Меня они, слава богу, не трогают. Но даже и без этого, от одних лишь их постоянных, почти целый день поневоле слушаемых разговоров, можно взбеситься. Как правило, они обсуждают тонкости взаимоотношений в бараке, технологии стрема и “пробивания”, или вспоминают свои “подвиги” на воле (грабеж уличный, ларьковый, магазинный и т.п.), или делятся впечатлениями от различных наркотиков, на воле же пробованных, или вспоминают свое сидение в тюрьме и на “малолетке”, разные истории оттуда; или же – названивают по телефонам незнакомых девчонок с целью с ними “познакомиться” и над ними “поугорать”, поразвлечься.

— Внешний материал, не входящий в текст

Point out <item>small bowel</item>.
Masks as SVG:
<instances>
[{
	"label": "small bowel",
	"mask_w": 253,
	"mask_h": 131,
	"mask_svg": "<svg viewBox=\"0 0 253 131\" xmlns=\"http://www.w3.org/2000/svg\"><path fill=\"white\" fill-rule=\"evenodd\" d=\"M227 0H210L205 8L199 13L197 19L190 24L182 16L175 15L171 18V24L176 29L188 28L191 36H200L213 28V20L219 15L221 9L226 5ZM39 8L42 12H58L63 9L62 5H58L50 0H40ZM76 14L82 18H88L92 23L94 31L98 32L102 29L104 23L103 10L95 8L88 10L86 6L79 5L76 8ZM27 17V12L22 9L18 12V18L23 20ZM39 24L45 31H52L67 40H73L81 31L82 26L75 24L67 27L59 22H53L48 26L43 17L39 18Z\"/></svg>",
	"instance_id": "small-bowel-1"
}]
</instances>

Ну, и порой звонят родным – то возят–перевозят–забирают–отдают на воле какие–то деньги, то диктуют, что им положить в посылку, ЧТО здесь проходит, а что – нет, и т.п.

В общем–то по постоянным разговорам ясно видно, что это бессмысленная нечисть, биомасса, существа не выше насекомых, даже отдаленно не могущие называться людьми. Но и это еще не все. Если б хотя бы эти твари были одни и жили только в своем проходняке!..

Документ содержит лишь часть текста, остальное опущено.